There they asked Al-Aziz to march against his brother and replace him and he accepted, starting a rebellion in 1194. His uncle Safadin tried to mediate between the two but he did not get more than a one-year truce, after which they returned to face. For a while, Al-Afdal was able to resist but Safadin fed up with his incompetence and allied himself with Al-Aziz to take Damascus from him; Al-Afdal was banished to Salkhad, in the Hauran region, where he waited. Meanwhile, his brother became the undisputed owner of the Ayyubid empire, which included Syria, Upper Mesopotamia, Egypt, and Arabia.

Something especially meritorious if one takes into account that when assuming his inheritance he had had to face a series of rebellions. On the one hand, the emirs of Mosul, who were Zanguis and, therefore, from a different dynasty:the Oguz, also Muslim but of Turkish origin and who had been a vassal of the Seljuk Empire (the Turkish-Persian Sunni sultanate that had collapsed in 1194). The Zanguis had been subdued by Saladin and now that he was gone they saw an opportunity to free themselves from Ayyubid rule.

Also up in arms were the emirs of Korasan (a region that encompassed northeastern Iran, part of Afghanistan, and much of central Asia) and the Artukids, a Turkmen dynasty that once ruled over eastern Anatolia, northern Syria, and northern Syria. Iraq but to which the Ayyubids had constrained the Iraqi south. Once the danger had been overcome and his brother had been overthrown, Al-Aziz could consider himself the master of the Ayyubid empire; At least in theory, because in practice it was his uncle Safadin who held the reins in Damascus.

Al-Aziz hardly had time to enjoy his position, as he perished in 1198 after falling from his horse during a hunt. But two years earlier he had felt powerful enough to make a symbolic display of that position:demolish the pyramids of Giza, testimony to a pagan era that had yielded to Islam, starting with Mycerinus, as it was the smallest . Even so, the technical difficulties proved to be greater than expected, since if building such imposing monuments had required enormous programming and coordination work, it was clear that dismantling them was not going to be a minor operation.

In practice, the gangs of workers hired for this purpose could not move more than two blocks a day. The method used, based on pushing them with wedges and levers to later drag them with ropes, so that they would fall under their own weight, was counterproductive. The large fallen stones remained half-buried in the sand and they had to be removed from there as well if they were to be used as a quarry (that was the original idea), and to have clear access, but due to their size it was impossible, since once down there was no help from gravity, so there was no choice but to break them into pieces.

Now, that wasn't easy either, so after eight months, when he had only been able to make a crack in the north face of the pyramid, he gave up the effort, leaving it as impossible. The force of Islam crashed before the hearth of pharaonic polytheism, we could say, parallel to the end of Al-Aziz. Because after the hunting accident that cost him his life, his twelve-year-old son, Al-Mansur Mohammed, had to accept that his exiled uncle Al-Afdal returned to be regent of Egypt while he did not reach the majority old.

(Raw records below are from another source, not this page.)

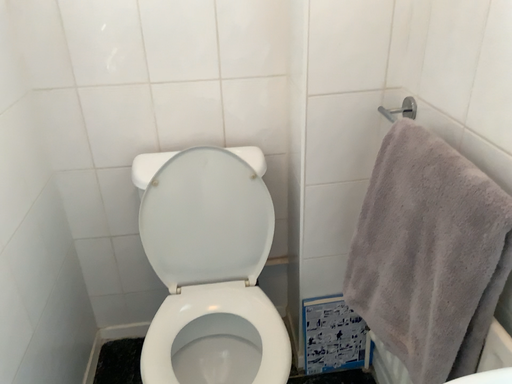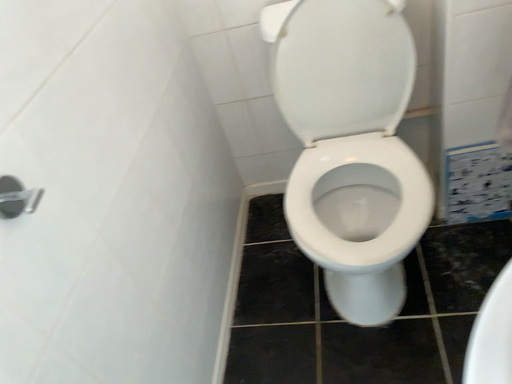
Question: Which way did the camera rotate in the video?

Choices:
 (A) rotated left
 (B) rotated right

Answer: (A)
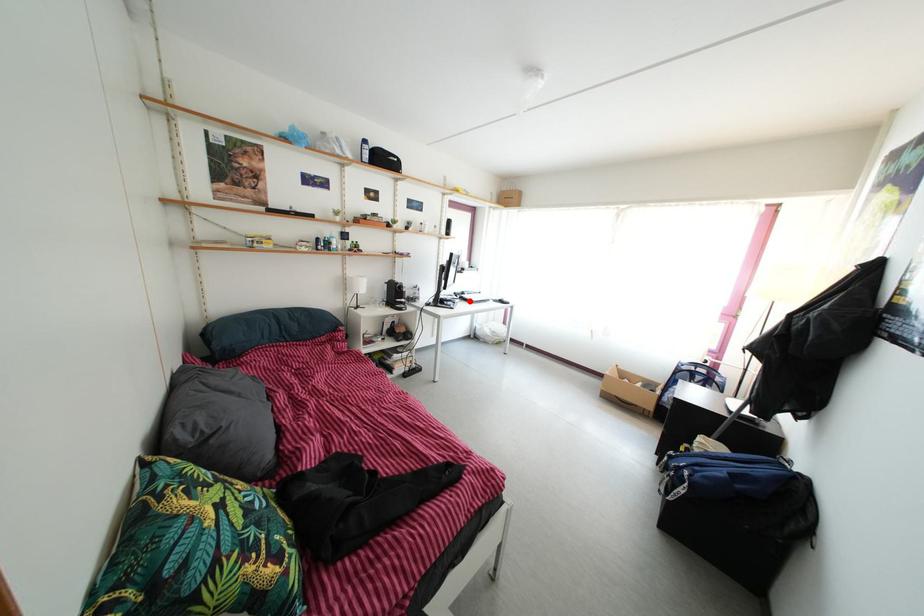
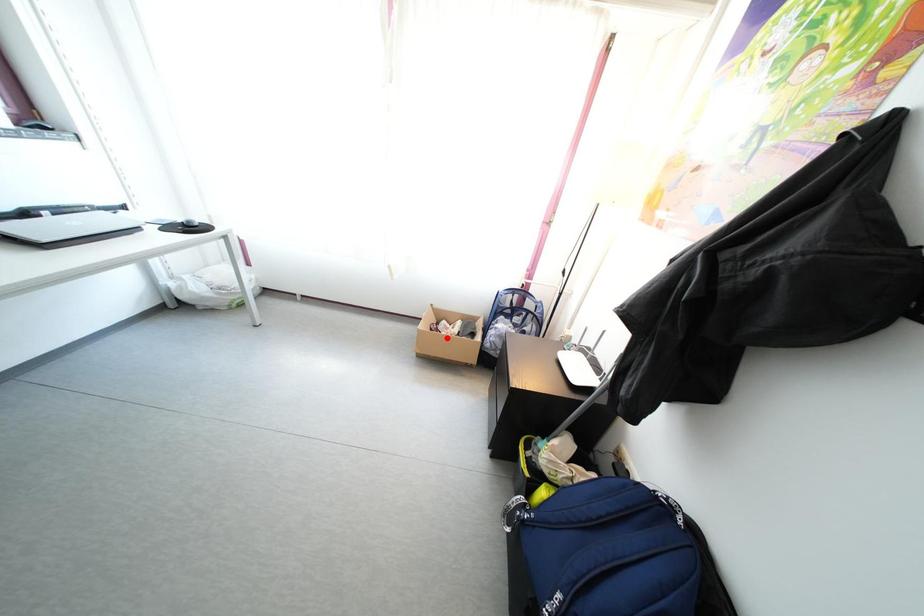
I am providing you with two images of the same scene from different viewpoints. A red point is marked on the first image and another point is marked on the second image. Does the point marked in image1 correspond to the same location as the one in image2?

No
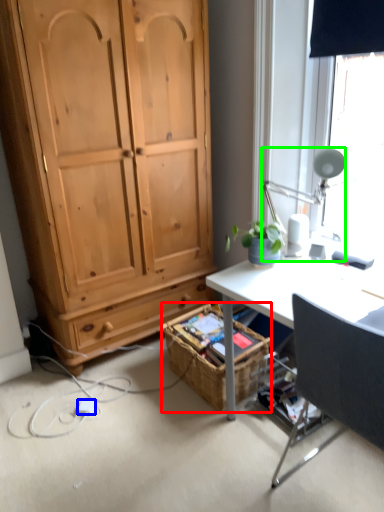
Question: Estimate the real-world distances between objects in this image. Which object is farther from picnic basket (highlighted by a red box), power outlet (highlighted by a blue box) or lamp (highlighted by a green box)?

Choices:
 (A) power outlet
 (B) lamp

Answer: (B)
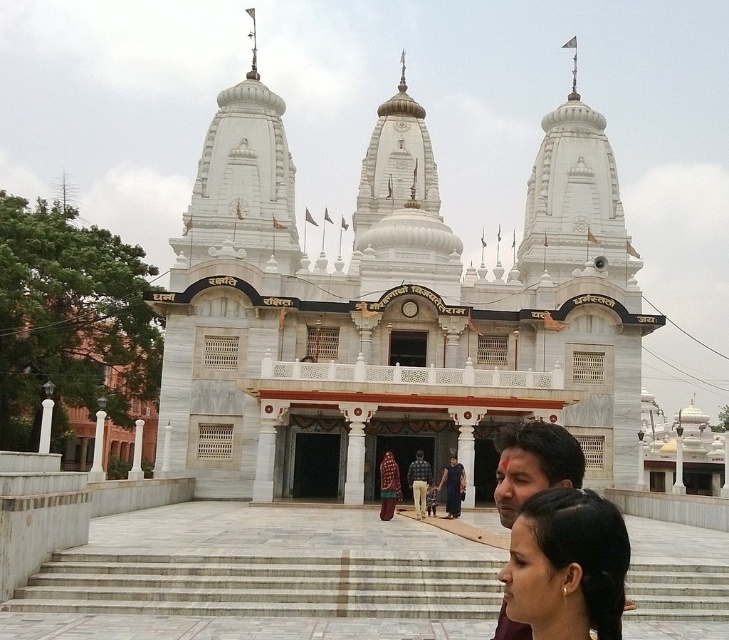
Question: From the image, what is the correct spatial relationship of white marble stairs at center in relation to black hair at lower center?

Choices:
 (A) below
 (B) above

Answer: (A)

Question: Which point is farther from the camera taking this photo?

Choices:
 (A) (389, 476)
 (B) (421, 488)
 (C) (534, 572)
 (D) (389, 580)

Answer: (B)

Question: Does white marble stairs at center have a lesser width compared to dark brown fabric dress at center?

Choices:
 (A) yes
 (B) no

Answer: (B)

Question: Among these objects, which one is farthest from the camera?

Choices:
 (A) dark brown fabric dress at center
 (B) black hair at lower center

Answer: (A)

Question: Does black hair at lower center have a smaller size compared to brown leather jacket at center?

Choices:
 (A) yes
 (B) no

Answer: (B)

Question: Which of the following is the farthest from the observer?

Choices:
 (A) white marble stairs at center
 (B) white marble hindu temple at center

Answer: (A)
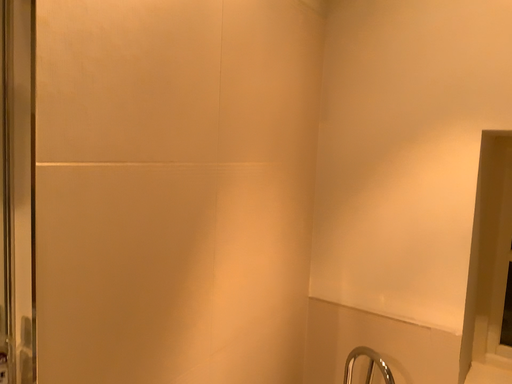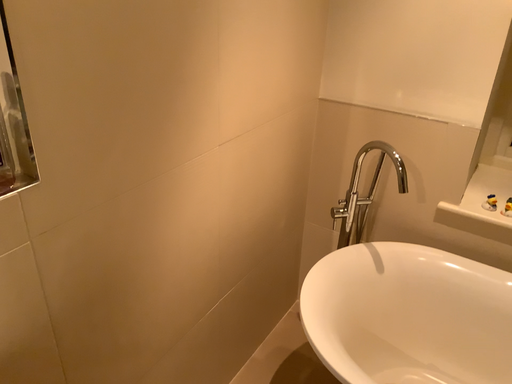
Question: Which way did the camera rotate in the video?

Choices:
 (A) rotated downward
 (B) rotated upward

Answer: (A)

Al-Afdal, desirous of revenge for those years postponed, joined his other brother, Al-Zahir, to get rid of Safadin, whom they laid siege to in Damascus.

But he, with the help of his son Al-Jamil, broke the siege in 1199 and took the war to Egypt, seizing it from his nephew and proclaiming himself sultan. al-Afdal ended up arguing with Al-Zahir and threw in the towel, accepting his uncle's offer to hand him over the government of several cities, including Samosata and Saruj (in Anatolia) and others further afield, in Mesopotamia. Al-Zahid continued to fight but ended up accepting Safadin's authority in 1202. Al-Afdal would stage a new rebellion attempt in 1218 with the help of Kaikaus I, Seljuk sultan of Rüm (central Anatolia). Once again, he fell out with his ally and left, dying in 1225.